Tally the lines of the material below that contain the string "skCircle", matching case exactly. Reply with the number only.

• _Task material_
###

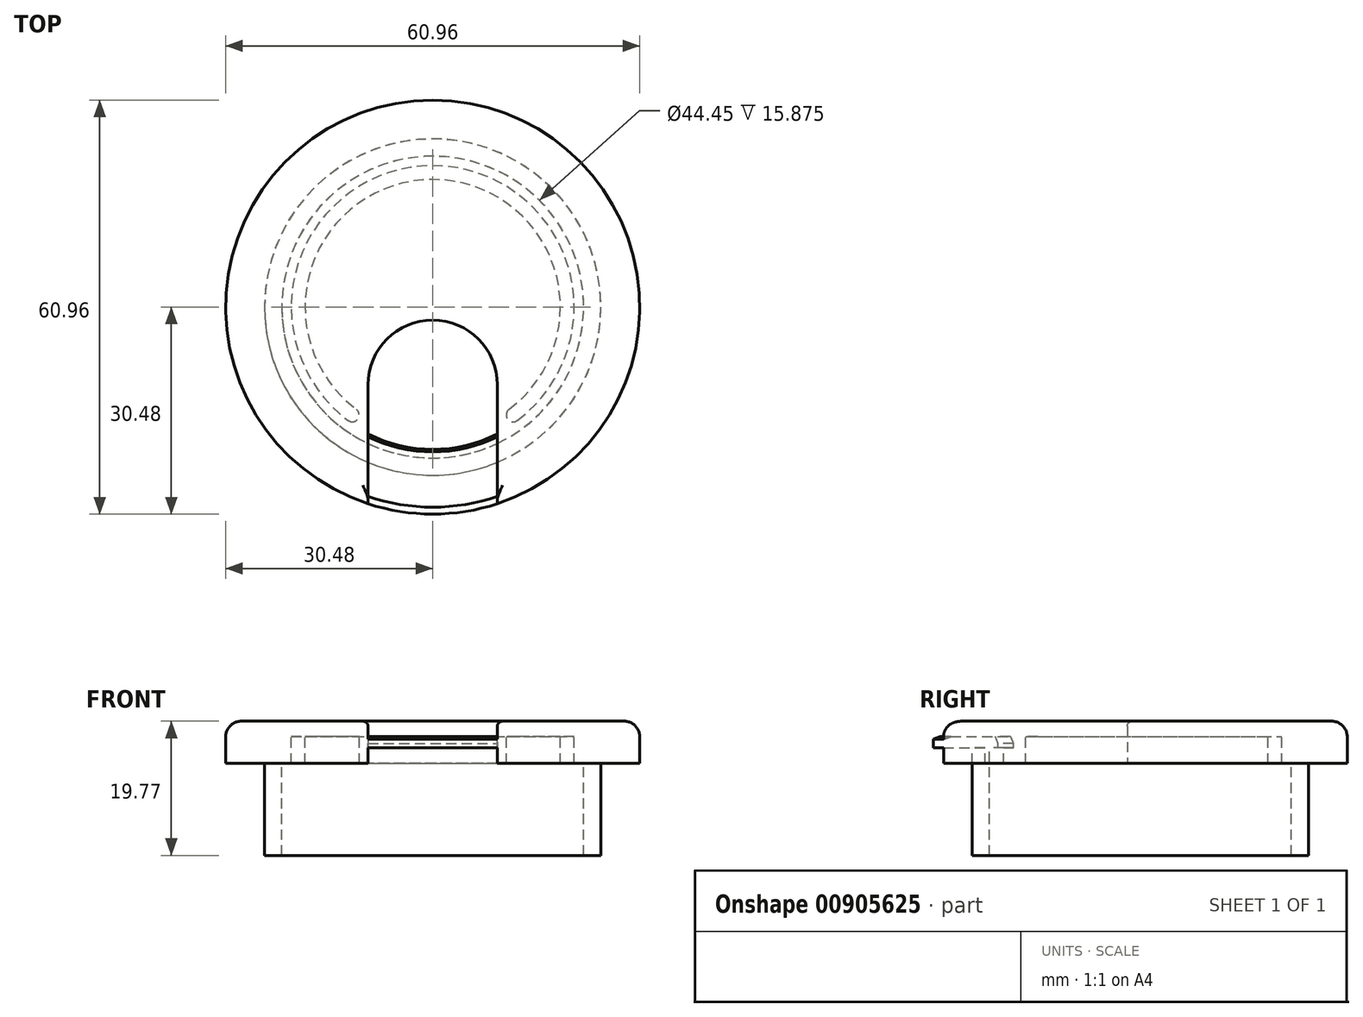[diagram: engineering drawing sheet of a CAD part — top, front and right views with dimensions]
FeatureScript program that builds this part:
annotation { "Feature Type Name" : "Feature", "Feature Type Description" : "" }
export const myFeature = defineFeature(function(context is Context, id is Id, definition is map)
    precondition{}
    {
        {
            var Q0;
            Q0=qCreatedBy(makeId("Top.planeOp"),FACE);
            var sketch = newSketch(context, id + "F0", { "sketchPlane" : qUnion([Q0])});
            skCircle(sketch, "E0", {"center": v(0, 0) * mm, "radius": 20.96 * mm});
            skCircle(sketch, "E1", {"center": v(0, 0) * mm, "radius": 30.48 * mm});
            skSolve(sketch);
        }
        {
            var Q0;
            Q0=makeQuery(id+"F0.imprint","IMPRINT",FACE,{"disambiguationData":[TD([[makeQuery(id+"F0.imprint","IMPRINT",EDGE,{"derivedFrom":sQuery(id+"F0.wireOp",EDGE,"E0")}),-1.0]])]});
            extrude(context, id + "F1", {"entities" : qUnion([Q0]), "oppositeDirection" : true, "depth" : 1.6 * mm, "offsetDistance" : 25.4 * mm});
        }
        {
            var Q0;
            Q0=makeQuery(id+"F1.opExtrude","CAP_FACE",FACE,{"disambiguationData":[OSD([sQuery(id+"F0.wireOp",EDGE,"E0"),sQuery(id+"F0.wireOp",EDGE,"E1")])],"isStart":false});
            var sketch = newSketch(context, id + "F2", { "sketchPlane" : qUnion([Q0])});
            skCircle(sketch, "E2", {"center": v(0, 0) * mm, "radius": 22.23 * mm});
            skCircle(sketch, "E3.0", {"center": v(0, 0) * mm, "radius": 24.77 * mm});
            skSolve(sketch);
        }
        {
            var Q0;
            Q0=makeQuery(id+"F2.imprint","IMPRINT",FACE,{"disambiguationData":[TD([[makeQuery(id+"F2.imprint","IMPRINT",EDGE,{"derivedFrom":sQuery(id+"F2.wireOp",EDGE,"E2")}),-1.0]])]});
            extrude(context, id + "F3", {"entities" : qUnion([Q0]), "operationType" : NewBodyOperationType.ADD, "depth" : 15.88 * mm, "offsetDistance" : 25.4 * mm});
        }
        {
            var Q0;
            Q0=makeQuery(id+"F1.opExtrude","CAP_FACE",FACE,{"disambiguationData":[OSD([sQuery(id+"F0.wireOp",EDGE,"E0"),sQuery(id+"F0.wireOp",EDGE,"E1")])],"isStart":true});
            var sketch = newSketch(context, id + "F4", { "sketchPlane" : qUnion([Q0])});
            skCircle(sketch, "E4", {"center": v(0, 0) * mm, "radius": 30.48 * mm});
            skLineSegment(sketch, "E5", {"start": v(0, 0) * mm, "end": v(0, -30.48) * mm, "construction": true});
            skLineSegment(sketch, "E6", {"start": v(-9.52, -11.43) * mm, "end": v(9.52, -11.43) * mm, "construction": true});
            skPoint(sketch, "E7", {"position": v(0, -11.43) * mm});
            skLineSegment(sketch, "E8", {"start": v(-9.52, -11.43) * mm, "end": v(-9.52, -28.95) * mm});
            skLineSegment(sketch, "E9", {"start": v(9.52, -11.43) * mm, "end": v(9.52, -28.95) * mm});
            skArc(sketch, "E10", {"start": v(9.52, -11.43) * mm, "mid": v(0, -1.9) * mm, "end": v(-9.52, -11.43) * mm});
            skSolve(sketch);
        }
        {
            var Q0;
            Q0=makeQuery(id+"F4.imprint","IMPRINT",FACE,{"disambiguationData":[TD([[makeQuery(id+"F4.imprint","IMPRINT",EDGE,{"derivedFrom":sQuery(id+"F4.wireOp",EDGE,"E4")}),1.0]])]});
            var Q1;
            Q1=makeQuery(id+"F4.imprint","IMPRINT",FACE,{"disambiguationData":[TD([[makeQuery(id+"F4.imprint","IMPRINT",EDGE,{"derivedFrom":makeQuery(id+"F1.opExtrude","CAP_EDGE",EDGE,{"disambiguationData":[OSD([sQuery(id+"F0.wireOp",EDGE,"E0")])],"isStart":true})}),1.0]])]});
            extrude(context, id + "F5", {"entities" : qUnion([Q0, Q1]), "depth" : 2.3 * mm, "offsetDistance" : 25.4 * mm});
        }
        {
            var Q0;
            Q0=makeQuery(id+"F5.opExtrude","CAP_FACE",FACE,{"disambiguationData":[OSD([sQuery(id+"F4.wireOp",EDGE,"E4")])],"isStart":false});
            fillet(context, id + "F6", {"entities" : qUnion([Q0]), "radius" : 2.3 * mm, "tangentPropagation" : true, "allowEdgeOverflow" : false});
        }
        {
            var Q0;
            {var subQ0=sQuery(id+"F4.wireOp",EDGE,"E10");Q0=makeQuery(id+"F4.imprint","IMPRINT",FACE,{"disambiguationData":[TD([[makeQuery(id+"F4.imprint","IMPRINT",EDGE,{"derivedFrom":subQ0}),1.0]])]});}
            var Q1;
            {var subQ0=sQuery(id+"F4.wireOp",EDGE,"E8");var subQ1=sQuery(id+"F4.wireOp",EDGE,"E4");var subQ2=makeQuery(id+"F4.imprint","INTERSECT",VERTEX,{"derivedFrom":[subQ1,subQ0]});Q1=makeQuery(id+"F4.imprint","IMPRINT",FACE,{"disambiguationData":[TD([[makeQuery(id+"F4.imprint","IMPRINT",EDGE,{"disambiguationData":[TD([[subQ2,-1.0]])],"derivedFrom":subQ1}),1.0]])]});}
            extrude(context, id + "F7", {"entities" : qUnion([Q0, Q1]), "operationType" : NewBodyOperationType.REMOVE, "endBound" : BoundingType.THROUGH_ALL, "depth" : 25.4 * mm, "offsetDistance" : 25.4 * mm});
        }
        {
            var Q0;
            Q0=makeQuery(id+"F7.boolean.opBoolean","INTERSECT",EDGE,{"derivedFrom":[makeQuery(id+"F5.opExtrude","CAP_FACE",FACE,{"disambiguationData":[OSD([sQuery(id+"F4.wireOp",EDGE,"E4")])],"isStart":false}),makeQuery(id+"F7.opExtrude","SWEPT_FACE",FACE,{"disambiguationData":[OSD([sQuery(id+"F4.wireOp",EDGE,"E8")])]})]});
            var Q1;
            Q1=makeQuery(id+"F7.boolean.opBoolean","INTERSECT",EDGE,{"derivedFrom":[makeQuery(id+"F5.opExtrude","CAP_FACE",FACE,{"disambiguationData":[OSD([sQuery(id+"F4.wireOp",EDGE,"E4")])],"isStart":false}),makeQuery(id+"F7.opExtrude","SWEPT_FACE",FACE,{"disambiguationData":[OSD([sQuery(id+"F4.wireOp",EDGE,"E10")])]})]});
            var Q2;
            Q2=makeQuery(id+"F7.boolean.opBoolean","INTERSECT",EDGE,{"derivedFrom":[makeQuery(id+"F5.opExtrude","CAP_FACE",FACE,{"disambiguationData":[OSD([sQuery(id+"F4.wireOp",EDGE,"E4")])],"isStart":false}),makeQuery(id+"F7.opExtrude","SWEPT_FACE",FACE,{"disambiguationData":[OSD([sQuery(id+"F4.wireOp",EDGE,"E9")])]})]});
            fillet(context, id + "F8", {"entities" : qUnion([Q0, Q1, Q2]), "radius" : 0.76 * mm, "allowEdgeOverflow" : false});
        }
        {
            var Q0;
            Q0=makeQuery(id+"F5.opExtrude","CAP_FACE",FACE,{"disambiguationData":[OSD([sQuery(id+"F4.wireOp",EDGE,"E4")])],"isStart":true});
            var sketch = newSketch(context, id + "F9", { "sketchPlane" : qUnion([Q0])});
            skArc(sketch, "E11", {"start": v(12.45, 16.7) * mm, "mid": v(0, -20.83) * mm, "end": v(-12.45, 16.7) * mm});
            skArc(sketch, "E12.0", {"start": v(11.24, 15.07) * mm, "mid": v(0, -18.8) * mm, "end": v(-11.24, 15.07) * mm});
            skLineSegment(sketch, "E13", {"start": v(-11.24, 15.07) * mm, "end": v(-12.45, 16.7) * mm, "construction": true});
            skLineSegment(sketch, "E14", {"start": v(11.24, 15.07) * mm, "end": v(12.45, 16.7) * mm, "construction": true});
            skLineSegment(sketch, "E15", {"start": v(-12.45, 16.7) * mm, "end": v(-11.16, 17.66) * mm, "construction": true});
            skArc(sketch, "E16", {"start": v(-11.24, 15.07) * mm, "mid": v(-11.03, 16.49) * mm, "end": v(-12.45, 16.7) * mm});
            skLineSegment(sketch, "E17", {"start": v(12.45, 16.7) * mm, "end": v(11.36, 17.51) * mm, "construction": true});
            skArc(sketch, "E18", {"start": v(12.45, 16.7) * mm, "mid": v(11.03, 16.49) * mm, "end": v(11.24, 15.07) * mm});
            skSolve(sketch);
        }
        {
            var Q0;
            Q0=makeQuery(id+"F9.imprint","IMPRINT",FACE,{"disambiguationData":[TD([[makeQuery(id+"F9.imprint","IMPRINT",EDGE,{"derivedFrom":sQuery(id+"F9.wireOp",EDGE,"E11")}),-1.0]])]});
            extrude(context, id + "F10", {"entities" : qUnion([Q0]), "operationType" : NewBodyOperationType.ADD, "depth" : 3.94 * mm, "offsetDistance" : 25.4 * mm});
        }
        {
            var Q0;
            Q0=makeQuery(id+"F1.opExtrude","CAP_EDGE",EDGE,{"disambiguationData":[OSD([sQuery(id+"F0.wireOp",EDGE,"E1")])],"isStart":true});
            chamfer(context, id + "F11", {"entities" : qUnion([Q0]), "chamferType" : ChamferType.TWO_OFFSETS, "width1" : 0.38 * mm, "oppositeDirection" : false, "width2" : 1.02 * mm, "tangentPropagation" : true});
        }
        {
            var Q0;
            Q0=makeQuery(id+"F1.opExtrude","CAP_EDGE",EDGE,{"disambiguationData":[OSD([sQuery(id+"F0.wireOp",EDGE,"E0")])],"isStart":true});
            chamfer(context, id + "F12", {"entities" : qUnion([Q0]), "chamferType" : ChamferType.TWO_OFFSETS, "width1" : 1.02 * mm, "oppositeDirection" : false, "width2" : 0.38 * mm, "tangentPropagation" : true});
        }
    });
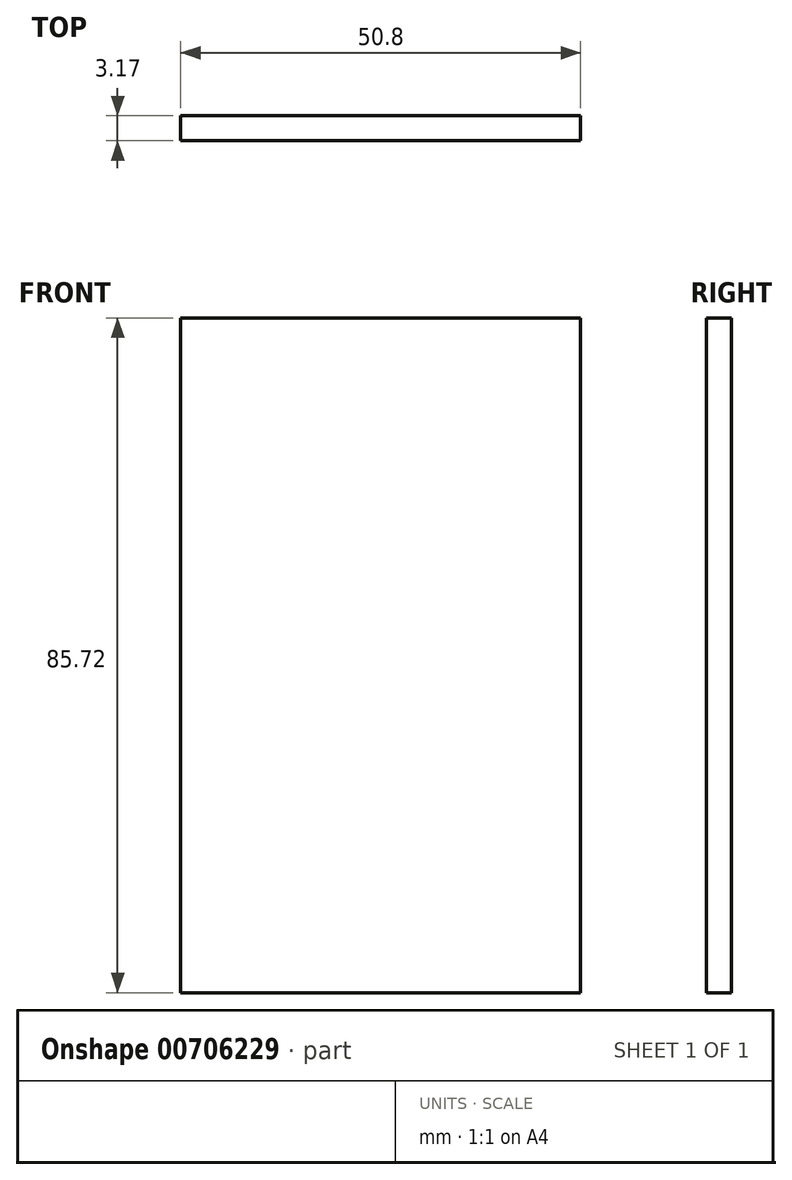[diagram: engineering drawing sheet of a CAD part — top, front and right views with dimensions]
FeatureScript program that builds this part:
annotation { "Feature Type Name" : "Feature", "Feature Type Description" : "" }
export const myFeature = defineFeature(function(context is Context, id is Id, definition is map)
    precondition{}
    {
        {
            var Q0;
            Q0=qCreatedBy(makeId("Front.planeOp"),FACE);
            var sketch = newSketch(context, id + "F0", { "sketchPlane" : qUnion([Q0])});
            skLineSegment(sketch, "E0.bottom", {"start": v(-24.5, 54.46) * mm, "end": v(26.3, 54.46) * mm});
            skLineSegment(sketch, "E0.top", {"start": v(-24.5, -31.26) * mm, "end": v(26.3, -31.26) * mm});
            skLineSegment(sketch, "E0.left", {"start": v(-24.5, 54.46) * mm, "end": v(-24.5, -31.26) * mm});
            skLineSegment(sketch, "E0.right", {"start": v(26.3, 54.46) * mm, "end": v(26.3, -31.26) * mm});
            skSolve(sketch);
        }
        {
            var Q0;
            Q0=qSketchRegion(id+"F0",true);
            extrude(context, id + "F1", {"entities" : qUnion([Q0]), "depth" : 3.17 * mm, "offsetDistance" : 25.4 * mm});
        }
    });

###

• _Exercise solution_
5